◆ EXERCISE GOAL:
Return each line of the data below that contains the string "Rasa".

═══

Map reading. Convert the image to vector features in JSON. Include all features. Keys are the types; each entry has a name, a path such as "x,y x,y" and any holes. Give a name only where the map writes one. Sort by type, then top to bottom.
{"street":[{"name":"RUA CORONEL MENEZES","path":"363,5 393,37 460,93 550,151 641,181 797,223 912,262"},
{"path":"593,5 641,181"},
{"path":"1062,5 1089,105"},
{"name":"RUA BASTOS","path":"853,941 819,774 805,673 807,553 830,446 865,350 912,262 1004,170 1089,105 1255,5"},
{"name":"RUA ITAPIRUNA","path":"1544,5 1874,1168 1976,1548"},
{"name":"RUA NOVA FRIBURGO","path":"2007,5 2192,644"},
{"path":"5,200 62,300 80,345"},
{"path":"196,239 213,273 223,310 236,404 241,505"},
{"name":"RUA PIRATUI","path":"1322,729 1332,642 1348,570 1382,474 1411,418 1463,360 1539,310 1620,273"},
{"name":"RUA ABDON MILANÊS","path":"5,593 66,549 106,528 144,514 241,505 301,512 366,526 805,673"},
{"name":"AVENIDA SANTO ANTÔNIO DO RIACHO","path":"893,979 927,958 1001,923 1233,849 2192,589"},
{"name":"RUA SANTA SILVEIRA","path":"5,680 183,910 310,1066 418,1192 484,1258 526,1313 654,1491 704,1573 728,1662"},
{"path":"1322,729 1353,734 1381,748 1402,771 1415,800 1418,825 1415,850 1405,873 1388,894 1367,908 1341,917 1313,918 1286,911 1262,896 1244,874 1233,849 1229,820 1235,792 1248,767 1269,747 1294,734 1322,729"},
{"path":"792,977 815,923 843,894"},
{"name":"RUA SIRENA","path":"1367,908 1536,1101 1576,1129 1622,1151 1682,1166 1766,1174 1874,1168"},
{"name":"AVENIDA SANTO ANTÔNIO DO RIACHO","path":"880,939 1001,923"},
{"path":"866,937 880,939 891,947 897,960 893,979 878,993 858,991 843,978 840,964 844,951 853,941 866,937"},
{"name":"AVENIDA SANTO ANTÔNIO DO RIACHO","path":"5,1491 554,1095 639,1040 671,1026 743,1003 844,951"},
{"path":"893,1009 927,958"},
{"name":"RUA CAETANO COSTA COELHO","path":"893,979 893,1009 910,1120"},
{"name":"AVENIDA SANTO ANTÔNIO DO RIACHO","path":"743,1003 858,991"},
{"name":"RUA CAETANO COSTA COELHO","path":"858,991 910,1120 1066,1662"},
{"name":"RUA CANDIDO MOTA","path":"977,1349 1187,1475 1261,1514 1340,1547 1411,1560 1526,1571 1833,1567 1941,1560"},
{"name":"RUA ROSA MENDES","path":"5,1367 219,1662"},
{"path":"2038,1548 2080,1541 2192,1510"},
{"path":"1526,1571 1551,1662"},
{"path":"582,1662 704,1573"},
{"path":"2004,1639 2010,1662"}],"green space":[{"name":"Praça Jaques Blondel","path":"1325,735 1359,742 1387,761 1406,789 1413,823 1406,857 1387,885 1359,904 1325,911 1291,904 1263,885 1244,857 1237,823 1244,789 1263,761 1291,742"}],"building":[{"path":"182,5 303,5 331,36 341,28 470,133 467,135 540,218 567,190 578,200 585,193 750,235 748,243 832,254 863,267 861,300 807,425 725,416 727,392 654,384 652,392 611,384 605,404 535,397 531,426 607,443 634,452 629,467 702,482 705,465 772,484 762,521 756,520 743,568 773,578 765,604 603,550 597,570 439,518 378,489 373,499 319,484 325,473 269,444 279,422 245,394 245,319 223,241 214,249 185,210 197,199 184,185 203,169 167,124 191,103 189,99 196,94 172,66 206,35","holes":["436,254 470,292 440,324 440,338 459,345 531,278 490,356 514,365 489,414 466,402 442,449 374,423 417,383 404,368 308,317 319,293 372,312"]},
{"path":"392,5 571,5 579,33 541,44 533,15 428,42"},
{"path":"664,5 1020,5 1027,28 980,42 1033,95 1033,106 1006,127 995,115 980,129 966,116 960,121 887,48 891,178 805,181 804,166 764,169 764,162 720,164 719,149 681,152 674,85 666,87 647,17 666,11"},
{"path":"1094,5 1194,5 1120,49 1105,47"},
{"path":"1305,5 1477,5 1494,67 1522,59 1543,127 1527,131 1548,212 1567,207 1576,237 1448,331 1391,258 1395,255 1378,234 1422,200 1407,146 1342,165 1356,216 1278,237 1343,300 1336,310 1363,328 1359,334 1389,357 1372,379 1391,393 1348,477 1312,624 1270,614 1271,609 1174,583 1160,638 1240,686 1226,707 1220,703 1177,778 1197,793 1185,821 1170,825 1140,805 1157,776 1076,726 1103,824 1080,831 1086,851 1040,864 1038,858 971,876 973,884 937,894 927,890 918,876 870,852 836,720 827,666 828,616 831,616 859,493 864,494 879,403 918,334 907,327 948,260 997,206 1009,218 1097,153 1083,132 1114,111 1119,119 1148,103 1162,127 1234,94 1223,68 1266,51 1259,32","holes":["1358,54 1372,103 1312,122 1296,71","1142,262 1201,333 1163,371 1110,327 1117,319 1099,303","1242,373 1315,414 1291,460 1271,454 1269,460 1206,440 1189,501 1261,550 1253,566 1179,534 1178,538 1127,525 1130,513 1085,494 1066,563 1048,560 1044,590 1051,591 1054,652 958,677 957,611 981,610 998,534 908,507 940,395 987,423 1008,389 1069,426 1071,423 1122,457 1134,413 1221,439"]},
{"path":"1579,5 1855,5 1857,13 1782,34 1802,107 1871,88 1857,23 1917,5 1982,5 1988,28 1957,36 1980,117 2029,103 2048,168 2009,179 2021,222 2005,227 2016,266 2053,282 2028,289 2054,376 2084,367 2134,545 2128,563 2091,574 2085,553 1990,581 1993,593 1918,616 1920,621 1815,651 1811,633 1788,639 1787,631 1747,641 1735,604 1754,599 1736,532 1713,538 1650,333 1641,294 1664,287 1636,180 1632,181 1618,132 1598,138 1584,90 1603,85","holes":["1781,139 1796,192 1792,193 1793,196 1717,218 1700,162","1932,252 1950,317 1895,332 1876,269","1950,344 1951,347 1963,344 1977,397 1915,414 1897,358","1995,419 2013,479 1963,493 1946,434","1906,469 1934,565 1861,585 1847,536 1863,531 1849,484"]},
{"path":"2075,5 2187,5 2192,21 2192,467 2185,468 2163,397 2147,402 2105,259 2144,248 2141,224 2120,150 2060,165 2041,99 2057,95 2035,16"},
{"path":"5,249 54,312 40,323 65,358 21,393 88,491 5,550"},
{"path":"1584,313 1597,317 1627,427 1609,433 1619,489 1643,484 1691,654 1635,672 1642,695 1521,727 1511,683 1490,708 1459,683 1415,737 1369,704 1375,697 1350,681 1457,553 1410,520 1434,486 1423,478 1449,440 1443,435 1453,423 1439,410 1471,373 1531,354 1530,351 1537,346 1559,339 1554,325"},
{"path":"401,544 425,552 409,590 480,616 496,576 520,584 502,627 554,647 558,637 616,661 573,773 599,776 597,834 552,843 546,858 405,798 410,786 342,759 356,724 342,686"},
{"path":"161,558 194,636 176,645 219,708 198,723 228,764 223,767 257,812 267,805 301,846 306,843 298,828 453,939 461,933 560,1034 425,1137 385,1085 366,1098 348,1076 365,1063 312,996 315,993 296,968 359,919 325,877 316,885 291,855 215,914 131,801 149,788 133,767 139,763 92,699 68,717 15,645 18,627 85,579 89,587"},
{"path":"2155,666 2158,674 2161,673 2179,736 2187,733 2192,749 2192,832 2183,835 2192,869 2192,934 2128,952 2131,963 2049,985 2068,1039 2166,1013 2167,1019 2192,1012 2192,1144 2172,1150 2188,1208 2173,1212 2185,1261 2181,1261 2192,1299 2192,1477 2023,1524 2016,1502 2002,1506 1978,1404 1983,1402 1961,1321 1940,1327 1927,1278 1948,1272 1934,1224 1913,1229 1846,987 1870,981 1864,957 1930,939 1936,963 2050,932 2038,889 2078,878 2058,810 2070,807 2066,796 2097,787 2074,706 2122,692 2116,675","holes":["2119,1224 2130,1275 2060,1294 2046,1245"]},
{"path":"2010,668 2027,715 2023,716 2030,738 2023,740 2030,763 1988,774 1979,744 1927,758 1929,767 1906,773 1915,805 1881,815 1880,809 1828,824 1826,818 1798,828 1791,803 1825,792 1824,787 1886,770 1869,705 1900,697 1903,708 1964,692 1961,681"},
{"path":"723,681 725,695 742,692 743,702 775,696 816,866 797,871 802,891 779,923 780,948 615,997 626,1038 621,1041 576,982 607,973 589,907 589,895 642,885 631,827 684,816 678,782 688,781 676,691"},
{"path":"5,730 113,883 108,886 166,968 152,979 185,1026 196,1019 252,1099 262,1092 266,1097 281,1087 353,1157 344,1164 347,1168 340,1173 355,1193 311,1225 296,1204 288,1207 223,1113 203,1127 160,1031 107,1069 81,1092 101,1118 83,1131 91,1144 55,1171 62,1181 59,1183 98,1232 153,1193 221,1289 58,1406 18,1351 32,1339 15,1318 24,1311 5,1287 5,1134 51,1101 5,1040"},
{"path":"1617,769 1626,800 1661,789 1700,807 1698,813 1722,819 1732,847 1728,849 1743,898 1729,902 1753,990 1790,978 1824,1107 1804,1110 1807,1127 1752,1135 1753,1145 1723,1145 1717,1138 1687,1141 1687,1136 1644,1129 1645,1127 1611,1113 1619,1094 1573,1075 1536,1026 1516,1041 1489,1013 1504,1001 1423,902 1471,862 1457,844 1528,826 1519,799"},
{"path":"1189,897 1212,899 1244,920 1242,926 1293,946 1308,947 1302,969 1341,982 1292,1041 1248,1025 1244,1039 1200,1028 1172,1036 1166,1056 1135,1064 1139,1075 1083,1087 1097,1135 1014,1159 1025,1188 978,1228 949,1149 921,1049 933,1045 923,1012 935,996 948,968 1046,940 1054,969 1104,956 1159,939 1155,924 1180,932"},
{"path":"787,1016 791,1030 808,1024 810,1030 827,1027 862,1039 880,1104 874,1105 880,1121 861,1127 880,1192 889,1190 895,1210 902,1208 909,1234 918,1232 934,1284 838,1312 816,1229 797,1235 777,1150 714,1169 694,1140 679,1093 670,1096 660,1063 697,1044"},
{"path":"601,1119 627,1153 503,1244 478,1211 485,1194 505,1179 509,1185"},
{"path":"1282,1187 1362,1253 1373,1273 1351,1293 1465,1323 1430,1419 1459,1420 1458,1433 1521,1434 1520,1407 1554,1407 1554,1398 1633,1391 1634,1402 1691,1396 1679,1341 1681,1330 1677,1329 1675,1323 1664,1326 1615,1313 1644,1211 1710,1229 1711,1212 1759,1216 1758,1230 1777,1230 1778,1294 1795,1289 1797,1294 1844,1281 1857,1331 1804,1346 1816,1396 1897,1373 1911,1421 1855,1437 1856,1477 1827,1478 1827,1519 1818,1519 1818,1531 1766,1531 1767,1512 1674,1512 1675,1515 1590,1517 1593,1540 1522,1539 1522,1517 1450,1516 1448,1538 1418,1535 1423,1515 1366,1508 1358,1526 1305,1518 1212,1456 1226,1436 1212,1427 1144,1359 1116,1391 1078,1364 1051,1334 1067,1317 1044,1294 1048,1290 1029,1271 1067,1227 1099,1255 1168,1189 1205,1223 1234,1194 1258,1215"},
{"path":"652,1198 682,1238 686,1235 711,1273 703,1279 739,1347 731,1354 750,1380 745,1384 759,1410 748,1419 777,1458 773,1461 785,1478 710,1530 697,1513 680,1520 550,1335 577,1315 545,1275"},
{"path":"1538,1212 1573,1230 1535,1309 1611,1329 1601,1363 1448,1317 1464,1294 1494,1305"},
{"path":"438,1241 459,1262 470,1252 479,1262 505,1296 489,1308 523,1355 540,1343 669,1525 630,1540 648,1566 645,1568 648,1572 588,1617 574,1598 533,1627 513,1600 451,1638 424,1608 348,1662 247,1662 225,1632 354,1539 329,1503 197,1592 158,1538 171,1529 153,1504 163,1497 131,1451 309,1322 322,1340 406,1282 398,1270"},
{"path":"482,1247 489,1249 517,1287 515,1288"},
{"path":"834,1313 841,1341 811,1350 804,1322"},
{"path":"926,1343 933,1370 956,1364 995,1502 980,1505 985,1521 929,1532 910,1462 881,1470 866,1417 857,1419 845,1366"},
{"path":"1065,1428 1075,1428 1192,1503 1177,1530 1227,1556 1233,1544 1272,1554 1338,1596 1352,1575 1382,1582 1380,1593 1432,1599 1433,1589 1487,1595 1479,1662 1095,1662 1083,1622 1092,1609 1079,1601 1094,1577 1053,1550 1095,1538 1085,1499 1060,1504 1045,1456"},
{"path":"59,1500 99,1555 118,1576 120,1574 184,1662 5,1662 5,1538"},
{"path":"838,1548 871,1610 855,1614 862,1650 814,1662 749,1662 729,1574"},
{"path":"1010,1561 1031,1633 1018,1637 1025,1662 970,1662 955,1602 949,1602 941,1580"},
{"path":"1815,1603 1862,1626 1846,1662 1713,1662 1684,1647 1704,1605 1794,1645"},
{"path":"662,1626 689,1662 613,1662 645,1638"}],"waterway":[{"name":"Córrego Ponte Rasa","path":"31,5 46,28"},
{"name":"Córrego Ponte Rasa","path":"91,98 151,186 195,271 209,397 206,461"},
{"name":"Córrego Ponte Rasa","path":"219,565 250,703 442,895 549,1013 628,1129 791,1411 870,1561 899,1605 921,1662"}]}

═══

◆ ANSWER TO THIS TASK:
{"path":"662,1626 689,1662 613,1662 645,1638"}],"waterway":[{"name":"Córrego Ponte Rasa","path":"31,5 46,28"},
{"name":"Córrego Ponte Rasa","path":"91,98 151,186 195,271 209,397 206,461"},
{"name":"Córrego Ponte Rasa","path":"219,565 250,703 442,895 549,1013 628,1129 791,1411 870,1561 899,1605 921,1662"}]}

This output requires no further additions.